Karen’s tipsy humor slid away. She picked at the hem of her new cardigan. “I’m not sure yet. I wish I knew why Stella is so set on leaving.”

“I wish I knew for sure why too,” Stella said. “All I know is that we are leaving, and whatever you decide we’ll be cool with. Until that time we should sleep.”

“Good night, ladies,” Ford said. He caught Mercury’s gaze. “Rest well, Bellota. I hope your dreams are filled with dragons.” He smiled, winked at Stella, and disappeared into his room.

“Dragons?” Karen asked.

“Yep, dragons. He’s a fan,” said Mercury.

“Come on, Acorn. I’ll help you wipe that drool off your chin.” Stella hooked her arm through Mercury’s as Karen laughed softly and they walked the few yards to their room.

“You like him,” Stella said while they changed back into their jeans.

“I think Ford is a lovely man.” Karen said. “So polite and so handsome.”

“I’m not going to talk about it. Seriously. Nothing happened.”

“Something was happening over there by the firepit. I could practically see the sparks between you two.” Stella lay back on her cot and wagged her brows at Mercury.

“We just invoked a little Ostara blessing and danced,” said Mercury with a nonchalant shrug. She noticed that Karen watched her sharply, which made her cheeks flush with heat. “But for the record, I think he’s a lovely man too.”

“I knew it!” Stella said with a fist pump.

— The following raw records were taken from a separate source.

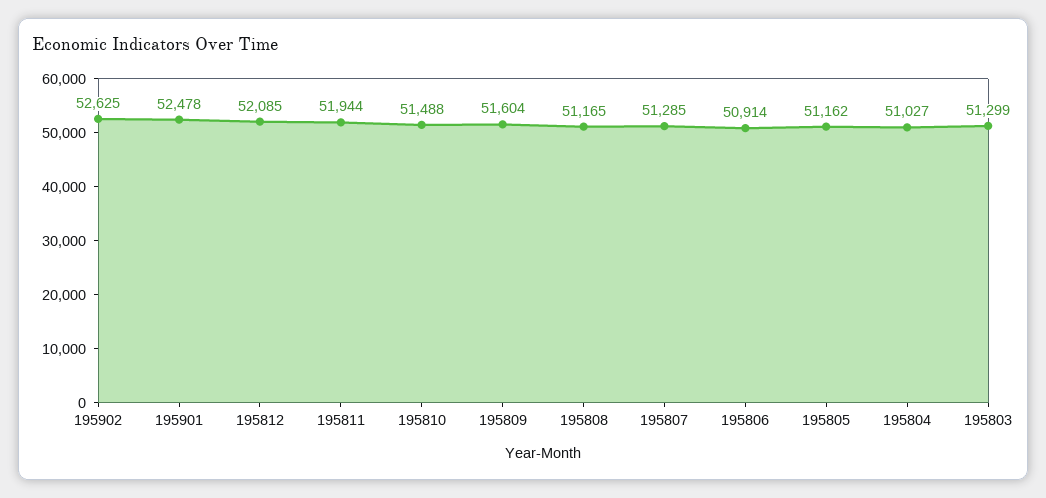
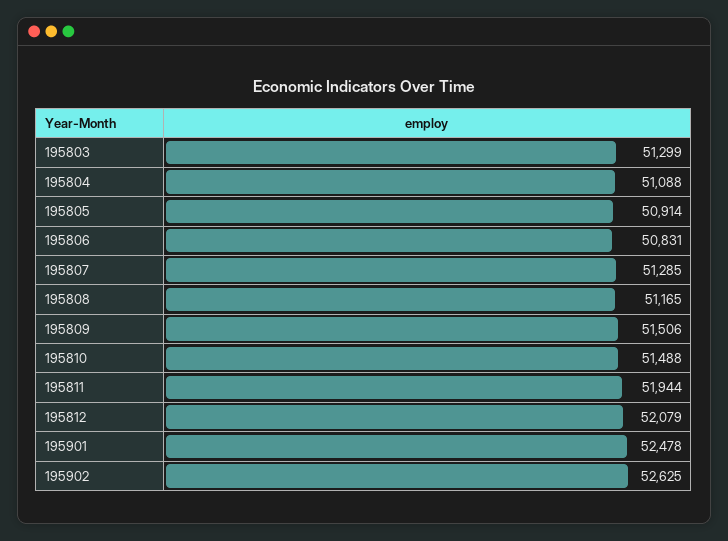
  {
    "195902": 52625,
    "195901": 52478,
-   "195812": 52085,
+   "195812": 52079,
    "195811": 51944,
    "195810": 51488,
-   "195809": 51604,
+   "195809": 51506,
    "195808": 51165,
    "195807": 51285,
-   "195806": 50914,
+   "195806": 50831,
-   "195805": 51162,
+   "195805": 50914,
-   "195804": 51027,
+   "195804": 51088,
    "195803": 51299
  }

Mercury giggled a little woozily and then told her best friend, “Go to bed. All three of us need to sleep off this wine if we’re going to leave without staggering and laughing.”

“I am not dru—” Karen began, but hiccupped loudly instead of completing her sentence.

“Karen, whether you stay or go, you’re going to have to work on your wine tolerance level,” said Mercury.

“Fuckin’ A right!” said Stella.

Karen said nothing, but Mercury noticed she’d changed into travel clothes with the rest of them. Maybe Karen will leave with us, was her last thought before red wine and the memory of a perfect dance waltzed Mercury to sleep.

Mercury’s eyes opened and she ran her tongue across her teeth and shuddered, suppressing the ick she wanted to say, so she wouldn’t wake her roommates. Her hand searched blindly along the floor beside her cot, where she usually kept a full bottle of water—and then she had to suppress a groan of frustration. Because of her state of semi-drunkenness when she’d fallen asleep, Mercury hadn’t thought to fill up her water bottle in anticipation of her current cottonmouth and headache.